I have a list of objects output from ldapsearch as follows:
dn: cn=HPOTTER,ou=STUDENTS,ou=HOGWARTS,o=SCHOOL
dn: cn=HGRANGER,ou=STUDENTS,ou=HOGWARTS,o=SCHOOL
dn: cn=RWEASLEY,ou=STUDENTS,ou=HOGWARTS,o=SCHOOL
dn: cn=DMALFOY,ou=STUDENTS,ou=HOGWARTS,o=SCHOOL
dn: cn=SSNAPE,ou=FACULTY,ou=HOGWARTS,o=SCHOOL
dn: cn=ADUMBLED,ou=FACULTY,ou=HOGWARTS,o=SCHOOL
So far, I have the following regex:
/\bcn=\w*,/g
Which returns results like this:
cn=HPOTTER,
cn=HGRANGER,
cn=RWEASLEY,
cn=DMALFOY,
cn=SSNAPE,
cn=ADUMBLED,
I need a regex that returns results like this:
HPOTTER
HGRANGER
RWEASLEY
DMALFOY
SSNAPE
ADUMBLED
What do I need to change in my regex so the pattern (the cn= and the comma) is not included in the results?
EDIT: I will be using sed to do the pattern matching, and piping the output to other command line utilities.
You will have to perform a grouping. This is done by modifying the regex to:
/\bcn=\(\w*\),/g
This will then populate your result into a grouping variable. Depending on your language how to extract this value will differ. (For you with sed the variable will be \1)
Note that most regex flavors you don't have to escape the brackets (), but since you're using sed you will need to as shown above.
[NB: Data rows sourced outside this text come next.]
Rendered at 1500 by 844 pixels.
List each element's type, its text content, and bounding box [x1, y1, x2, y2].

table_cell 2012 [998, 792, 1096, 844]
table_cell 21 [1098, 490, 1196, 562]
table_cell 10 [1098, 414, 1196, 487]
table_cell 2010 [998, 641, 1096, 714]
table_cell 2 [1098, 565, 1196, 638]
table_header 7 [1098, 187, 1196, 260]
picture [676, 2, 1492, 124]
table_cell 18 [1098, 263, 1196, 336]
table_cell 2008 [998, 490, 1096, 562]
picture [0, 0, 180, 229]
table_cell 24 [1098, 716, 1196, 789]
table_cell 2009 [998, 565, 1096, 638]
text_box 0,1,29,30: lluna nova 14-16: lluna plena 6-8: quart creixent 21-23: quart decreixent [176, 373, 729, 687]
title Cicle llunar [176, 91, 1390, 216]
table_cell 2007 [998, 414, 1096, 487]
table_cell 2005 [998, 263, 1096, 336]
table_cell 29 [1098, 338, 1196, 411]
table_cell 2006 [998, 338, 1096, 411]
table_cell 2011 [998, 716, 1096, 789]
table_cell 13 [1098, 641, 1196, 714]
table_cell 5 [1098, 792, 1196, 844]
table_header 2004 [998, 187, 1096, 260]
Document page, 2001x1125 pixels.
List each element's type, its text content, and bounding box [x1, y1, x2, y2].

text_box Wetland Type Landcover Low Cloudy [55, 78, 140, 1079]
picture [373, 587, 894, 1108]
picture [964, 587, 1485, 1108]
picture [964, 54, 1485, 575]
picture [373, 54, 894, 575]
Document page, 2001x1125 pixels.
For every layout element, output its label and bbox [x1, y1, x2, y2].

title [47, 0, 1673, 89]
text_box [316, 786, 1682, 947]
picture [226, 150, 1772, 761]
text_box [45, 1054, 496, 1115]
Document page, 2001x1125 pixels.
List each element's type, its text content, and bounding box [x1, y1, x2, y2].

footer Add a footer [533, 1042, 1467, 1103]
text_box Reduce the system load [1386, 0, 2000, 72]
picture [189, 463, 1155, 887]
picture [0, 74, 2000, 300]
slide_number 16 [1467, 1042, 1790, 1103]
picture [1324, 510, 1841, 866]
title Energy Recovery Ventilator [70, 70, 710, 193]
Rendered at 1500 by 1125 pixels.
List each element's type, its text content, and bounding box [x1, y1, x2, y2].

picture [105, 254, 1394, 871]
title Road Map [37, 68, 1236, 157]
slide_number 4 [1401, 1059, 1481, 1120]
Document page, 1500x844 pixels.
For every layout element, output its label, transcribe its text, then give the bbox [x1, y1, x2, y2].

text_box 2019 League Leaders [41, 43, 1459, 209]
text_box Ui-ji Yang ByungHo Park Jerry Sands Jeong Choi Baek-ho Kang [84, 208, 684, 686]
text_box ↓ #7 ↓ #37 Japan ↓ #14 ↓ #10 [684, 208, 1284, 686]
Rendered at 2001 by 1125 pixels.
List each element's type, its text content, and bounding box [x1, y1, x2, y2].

For an excellent resource on Regular Expressions I suggest: Mastering Regular Expressions
OK, the place where you asked the more specific question was closed as "exact duplicate" of this, so I'm copying my answer from there to here:
If you want to use sed, you can use something like the following:
sed -e 's/dn: cn=\([^,]*\),.*$/\1/'
You have to use [^,]* because in sed, .* is "greedy" meaning it will match everything it can before looking at any following character. That means if you use \(.*\), in your pattern it will match up to the last comma, not up to the first comma.
Check out Expresso I have used it in the past to build my RegEx. It is good to help learning too.
The quick and dirty method is to use submatches assuming your engine supports it:
/\bcn=(\w*),/g
Then you would want to get the first submatch.
Without knowing what language you're using, we can't tell for sure, but in most regular expression parsers, if you use parenthesis, such as
/\bcn=(\w*),/g
then you'll be able to get the first matching pattern (often \1) as exactly what you are searching for. To be more specific, we need to know what language you are using.
If your regex supports Lookaheads and Lookbehinds then you can use
/(?<=\bcn=)\w*(?=,)/g
That will match
HPOTTER
HGRANGER
RWEASLEY
DMALFOY
SSNAPE
ADUMBLED
But not the cn= or the , on either side. The comma and cn= still have to be there for the match, it just isn't included in the result.
Sounds more like a simple parsing problem and not regex. An ANTLR grammar would sort this out in no time.